Fort Bragg families enjoy early Thanksgiving meal
Posted November 24, 2015 1:43 p.m. EST
Updated November 24, 2015 6:13 p.m. EST
Fort Bragg, N.C. — Soldiers and their families at Fort Bragg were being treated to a Thanksgiving dinner with all the trimmings starting Tuesday. Over the course of the holiday weekend, hundreds of meals will be served on post to those who serve our country throughout the year.
Golden roasted turkeys, baked ham, lots of stuffing and cut sweet potatoes piled the plates for those who couldn't make it to spend the Thanksgiving holiday weekend with family.
Spec. Andres Sanchez was among those taking part.
"A lot of soldiers don't get to go home for Thanksgiving. I'm one of them. So it's kind of special to be able to have a meal like this at Thanksgiving time," he said.
It's also a chance for the officers to don their dress blues and serve the enlisted men who serve them year-round.
That made the meal even more special for PFC Lima Wylen. "I think it's nice to have. With the officers serving us and the higher-ups serving us, it makes it a lot more special," she said.
In addition to the traditional holiday celebration, units compete to demonstrate which has the best dining facility on post.
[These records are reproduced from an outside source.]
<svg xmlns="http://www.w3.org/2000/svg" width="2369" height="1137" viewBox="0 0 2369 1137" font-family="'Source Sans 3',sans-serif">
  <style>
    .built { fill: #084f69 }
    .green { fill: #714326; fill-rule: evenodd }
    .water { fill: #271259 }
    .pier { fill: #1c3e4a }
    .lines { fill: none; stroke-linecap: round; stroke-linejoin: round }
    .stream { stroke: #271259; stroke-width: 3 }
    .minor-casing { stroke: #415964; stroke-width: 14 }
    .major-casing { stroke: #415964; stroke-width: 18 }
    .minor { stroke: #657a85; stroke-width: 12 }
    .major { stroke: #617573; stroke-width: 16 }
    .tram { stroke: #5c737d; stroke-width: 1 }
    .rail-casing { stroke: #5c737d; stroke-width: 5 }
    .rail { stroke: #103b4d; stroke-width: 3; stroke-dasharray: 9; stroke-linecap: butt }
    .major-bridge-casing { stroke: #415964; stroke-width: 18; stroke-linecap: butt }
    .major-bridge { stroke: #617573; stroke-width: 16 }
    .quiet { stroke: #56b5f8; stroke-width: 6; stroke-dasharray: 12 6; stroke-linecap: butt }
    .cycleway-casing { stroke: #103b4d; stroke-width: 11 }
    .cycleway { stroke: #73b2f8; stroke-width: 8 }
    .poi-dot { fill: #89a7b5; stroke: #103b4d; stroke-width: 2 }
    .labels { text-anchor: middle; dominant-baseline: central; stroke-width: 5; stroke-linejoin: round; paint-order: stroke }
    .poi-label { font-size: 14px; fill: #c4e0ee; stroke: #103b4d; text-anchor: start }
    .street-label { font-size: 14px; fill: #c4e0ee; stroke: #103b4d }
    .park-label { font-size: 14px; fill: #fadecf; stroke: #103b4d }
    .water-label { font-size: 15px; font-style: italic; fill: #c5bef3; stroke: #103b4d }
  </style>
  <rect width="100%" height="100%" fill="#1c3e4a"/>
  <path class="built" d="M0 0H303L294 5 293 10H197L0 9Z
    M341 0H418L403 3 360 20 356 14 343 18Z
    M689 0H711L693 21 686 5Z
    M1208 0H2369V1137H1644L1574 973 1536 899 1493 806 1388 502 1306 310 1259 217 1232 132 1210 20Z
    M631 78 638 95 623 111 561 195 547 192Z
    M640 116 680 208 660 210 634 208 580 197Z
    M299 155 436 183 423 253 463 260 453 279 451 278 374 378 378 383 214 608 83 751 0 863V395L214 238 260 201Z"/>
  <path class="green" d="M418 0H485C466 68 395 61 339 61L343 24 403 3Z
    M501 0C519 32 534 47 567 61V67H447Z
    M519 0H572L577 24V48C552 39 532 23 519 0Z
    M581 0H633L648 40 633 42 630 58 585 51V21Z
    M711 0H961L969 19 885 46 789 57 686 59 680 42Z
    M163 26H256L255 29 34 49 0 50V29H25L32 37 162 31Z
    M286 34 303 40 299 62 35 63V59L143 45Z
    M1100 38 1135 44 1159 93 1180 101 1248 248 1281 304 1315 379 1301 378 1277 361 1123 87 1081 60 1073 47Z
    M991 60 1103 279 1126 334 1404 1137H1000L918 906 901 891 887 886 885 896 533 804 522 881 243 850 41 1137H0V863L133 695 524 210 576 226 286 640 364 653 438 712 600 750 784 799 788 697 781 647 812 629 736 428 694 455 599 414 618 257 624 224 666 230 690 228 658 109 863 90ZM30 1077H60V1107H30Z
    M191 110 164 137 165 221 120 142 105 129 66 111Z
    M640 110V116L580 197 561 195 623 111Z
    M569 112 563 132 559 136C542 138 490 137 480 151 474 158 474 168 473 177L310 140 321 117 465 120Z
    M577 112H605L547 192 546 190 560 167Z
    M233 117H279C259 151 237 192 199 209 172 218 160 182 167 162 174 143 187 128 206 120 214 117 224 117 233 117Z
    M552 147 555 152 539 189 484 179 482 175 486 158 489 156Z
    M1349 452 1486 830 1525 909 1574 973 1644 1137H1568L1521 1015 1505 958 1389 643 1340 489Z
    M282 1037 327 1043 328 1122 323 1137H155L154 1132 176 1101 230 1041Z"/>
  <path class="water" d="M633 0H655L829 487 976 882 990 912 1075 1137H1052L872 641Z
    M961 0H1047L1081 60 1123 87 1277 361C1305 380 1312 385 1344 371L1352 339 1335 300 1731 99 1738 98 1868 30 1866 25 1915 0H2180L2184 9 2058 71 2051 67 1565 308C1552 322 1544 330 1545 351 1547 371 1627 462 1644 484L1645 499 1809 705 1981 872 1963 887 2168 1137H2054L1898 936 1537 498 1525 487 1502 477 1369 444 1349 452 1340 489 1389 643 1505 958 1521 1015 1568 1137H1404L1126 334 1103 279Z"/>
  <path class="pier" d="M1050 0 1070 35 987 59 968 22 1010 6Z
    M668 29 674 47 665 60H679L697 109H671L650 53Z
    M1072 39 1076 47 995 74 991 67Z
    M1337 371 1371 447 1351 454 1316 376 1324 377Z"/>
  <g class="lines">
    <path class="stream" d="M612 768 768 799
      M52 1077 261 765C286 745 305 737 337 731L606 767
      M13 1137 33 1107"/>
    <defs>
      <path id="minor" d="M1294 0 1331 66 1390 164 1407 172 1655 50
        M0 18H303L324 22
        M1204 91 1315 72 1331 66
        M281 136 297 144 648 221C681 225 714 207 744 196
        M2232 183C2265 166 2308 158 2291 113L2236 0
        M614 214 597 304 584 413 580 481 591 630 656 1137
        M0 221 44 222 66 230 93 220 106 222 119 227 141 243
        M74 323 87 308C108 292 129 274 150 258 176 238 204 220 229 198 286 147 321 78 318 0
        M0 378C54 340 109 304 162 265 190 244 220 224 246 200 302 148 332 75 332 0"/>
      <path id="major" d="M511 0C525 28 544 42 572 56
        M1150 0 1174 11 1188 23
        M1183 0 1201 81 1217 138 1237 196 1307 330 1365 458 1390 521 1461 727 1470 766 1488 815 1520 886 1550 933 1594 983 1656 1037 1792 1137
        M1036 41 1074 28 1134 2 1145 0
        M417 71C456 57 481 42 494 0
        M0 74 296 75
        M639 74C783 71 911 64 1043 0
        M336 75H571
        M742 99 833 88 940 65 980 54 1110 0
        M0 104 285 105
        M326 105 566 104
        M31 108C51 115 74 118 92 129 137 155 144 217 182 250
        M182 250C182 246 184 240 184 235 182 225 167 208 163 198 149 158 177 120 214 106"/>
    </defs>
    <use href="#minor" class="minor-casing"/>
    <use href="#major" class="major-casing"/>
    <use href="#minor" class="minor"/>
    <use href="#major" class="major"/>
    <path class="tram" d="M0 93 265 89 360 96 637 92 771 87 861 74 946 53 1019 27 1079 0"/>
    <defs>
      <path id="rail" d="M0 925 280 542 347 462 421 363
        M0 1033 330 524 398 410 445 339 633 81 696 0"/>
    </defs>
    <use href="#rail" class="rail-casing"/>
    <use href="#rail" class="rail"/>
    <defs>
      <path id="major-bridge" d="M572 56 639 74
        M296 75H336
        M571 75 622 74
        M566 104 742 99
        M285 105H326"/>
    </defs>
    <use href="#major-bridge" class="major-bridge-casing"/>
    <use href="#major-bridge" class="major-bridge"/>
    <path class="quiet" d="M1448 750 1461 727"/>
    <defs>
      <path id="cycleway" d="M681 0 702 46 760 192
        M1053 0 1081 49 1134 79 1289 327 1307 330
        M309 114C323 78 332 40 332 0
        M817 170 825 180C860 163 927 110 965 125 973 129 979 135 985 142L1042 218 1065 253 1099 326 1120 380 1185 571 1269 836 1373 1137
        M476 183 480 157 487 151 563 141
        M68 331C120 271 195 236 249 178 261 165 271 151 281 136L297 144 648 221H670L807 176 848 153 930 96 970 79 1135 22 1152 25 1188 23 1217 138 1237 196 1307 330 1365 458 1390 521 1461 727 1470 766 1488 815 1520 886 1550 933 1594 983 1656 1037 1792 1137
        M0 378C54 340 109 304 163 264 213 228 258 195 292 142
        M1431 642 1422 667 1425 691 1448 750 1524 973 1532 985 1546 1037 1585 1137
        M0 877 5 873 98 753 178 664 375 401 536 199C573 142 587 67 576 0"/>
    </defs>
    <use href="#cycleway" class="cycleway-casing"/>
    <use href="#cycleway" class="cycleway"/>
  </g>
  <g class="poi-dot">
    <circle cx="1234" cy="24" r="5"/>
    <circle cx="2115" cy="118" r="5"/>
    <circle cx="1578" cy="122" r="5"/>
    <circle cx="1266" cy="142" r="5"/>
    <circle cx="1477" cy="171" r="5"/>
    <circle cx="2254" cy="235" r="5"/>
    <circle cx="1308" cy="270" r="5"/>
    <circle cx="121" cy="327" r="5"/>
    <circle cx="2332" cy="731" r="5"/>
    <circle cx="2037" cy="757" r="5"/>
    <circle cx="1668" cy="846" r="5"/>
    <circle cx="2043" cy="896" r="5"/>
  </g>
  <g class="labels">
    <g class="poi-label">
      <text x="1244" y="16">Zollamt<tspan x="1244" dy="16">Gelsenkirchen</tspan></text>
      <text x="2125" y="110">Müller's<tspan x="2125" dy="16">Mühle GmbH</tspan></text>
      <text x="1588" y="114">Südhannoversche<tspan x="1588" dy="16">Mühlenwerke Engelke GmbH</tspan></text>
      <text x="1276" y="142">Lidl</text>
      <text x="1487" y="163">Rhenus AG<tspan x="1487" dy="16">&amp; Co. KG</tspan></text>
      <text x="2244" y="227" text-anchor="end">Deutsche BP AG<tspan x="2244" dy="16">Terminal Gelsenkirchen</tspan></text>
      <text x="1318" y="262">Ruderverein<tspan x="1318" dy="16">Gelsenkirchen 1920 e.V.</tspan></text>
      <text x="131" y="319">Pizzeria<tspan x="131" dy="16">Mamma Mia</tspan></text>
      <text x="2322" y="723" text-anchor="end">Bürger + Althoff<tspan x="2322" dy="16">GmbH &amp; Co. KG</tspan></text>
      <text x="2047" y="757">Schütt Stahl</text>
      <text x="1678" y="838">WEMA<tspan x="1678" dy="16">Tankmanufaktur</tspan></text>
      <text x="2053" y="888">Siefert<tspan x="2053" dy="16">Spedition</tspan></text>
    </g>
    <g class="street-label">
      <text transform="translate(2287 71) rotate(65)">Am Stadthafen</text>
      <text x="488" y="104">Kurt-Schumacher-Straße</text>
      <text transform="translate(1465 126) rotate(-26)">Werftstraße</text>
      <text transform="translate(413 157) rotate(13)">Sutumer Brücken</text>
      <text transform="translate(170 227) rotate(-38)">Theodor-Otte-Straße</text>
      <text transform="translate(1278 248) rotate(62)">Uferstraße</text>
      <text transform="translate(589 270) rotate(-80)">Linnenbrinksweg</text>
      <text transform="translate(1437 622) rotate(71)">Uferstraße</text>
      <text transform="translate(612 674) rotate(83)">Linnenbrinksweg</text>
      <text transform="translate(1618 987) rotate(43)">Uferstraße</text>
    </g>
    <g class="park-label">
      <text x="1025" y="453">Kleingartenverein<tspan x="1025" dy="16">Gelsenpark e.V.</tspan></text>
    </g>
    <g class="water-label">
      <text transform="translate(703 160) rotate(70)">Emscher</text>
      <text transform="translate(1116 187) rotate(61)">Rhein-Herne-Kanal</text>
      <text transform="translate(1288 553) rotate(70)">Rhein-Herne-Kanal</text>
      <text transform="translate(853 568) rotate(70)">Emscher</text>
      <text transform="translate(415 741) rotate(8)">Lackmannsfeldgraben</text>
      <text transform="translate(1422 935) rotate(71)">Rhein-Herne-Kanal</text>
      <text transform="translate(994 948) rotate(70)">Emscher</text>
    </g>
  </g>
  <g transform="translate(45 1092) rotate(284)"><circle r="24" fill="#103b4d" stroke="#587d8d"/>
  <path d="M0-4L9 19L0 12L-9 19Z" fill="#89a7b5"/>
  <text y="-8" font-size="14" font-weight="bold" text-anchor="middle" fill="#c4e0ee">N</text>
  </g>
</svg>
Soldiers show their skill in food preparation, decoration of the hall and in service.
At the 2nd Brigade Combat Team and Division Artillery dining facility, diners entered through smoke and combat netting to be greeted by a meal fit for a king.
"We have displays in here from all over the world," said CW2 Jason Page. "We have appetizers that we're doing from each continent to kind of showcase the things that our chefs can do back there."
At the 2nd Brigade facility, the spread included a cornucopia, ice scutpures and roaming servers who delivered sliced meats to enlisted men and women at their table.
PFC Michael Zapata said his unit was especially motivated for this year's competition after having claimed the title in 2014.
"We're always trying to compete with them to try to be the best," he said.
Sgt. Nadine Camille, from Haiti, will celebrate twice. On Tuesday, she ate with colleagues and on Thursday she'll cook at home to mark her child's first birthday.
"It's going to be friend turkey, collard greens, sweet potatoes, and, on my side of the family, it's going to be griot like fried pork," she said.
For many of the Army cooks, serving their fellows is a labor of love.
"We've been here for countless hours just to make sure that the soldiers get fed and they're happy prior to Thanksgiving," said Sgt. Angel Lewis. "This is our Thanksgiving to them."